_Task_
Restate the listing below word for word; no picture is to be carried over.

_Data provided_

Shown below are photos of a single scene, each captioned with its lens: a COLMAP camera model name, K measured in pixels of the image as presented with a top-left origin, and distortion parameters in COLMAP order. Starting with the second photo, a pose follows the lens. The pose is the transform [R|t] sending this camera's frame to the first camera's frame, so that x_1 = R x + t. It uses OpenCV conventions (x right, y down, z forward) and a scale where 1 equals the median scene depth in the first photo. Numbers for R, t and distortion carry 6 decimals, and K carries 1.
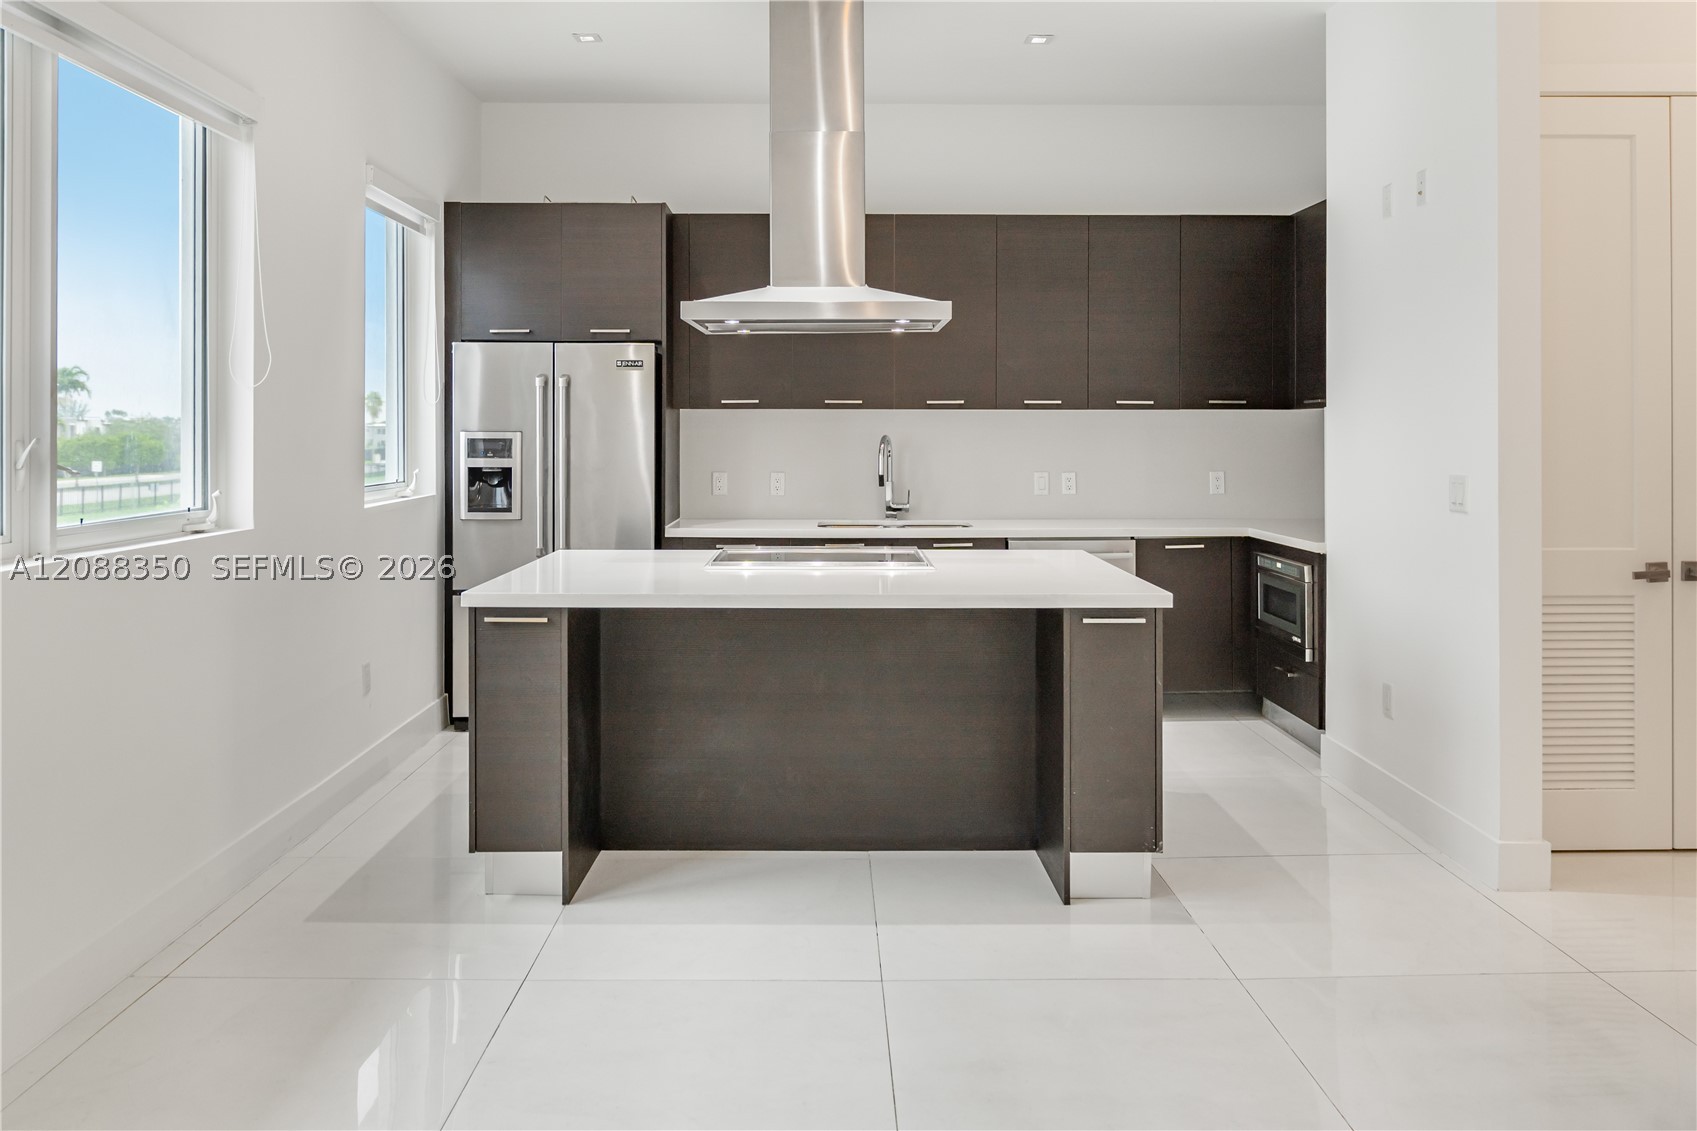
lens RADIAL K [[1225.3, 0, 838.0], [0, 1225.3, 561.0], [0, 0, 1]] dist [-0.009150, 0.010826]
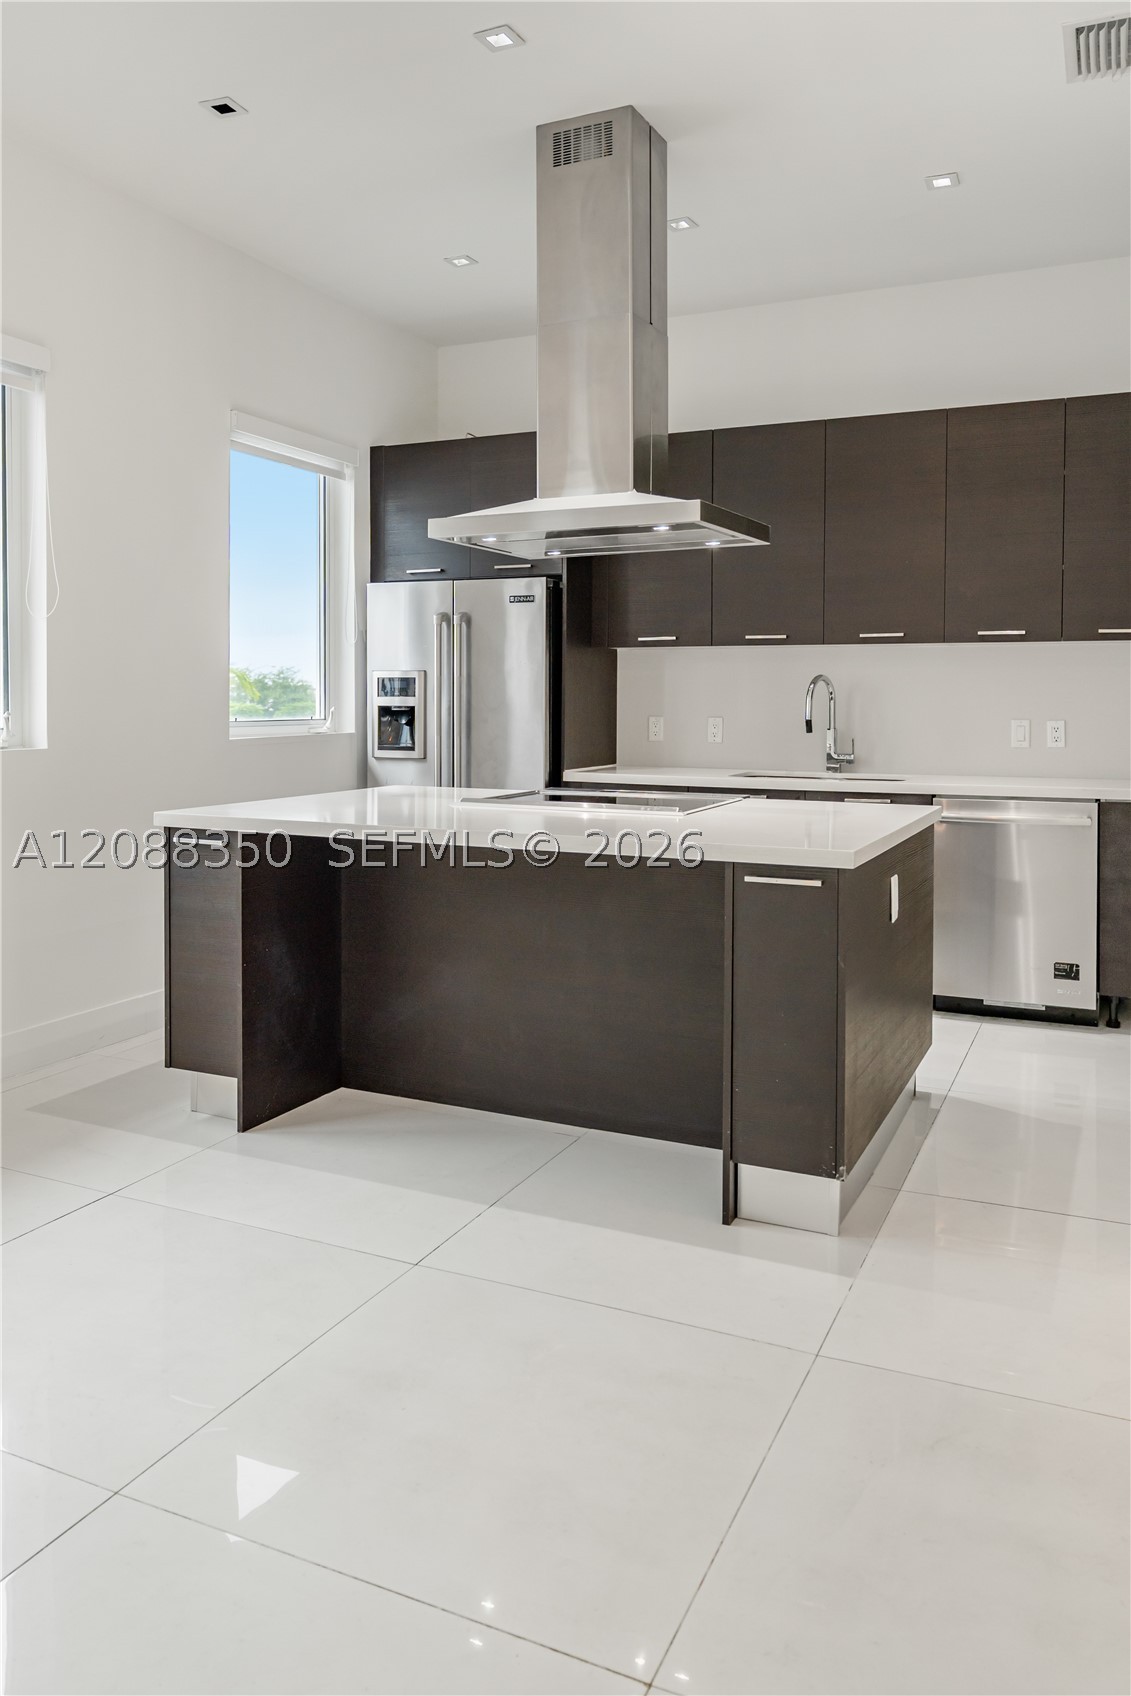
lens RADIAL K [[1224.6, 0, 588.8], [0, 1224.6, 847.5], [0, 0, 1]] dist [-0.009150, 0.010826]
pose [[0.905475, 0.052332, -0.421161, 0.293358], [-0.047142, 0.998629, 0.022733, 0.009847], [0.421773, -0.000730, 0.906701, 0.147878]]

_Answer section_
Shown below are photos of a single scene, each captioned with its lens: a COLMAP camera model name, K measured in pixels of the image as presented with a top-left origin, and distortion parameters in COLMAP order. Starting with the second photo, a pose follows the lens. The pose is the transform [R|t] sending this camera's frame to the first camera's frame, so that x_1 = R x + t. It uses OpenCV conventions (x right, y down, z forward) and a scale where 1 equals the median scene depth in the first photo. Numbers for R, t and distortion carry 6 decimals, and K carries 1.
lens RADIAL K [[1225.3, 0, 838.0], [0, 1225.3, 561.0], [0, 0, 1]] dist [-0.009150, 0.010826]
lens RADIAL K [[1224.6, 0, 588.8], [0, 1224.6, 847.5], [0, 0, 1]] dist [-0.009150, 0.010826]
pose [[0.905475, 0.052332, -0.421161, 0.293358], [-0.047142, 0.998629, 0.022733, 0.009847], [0.421773, -0.000730, 0.906701, 0.147878]]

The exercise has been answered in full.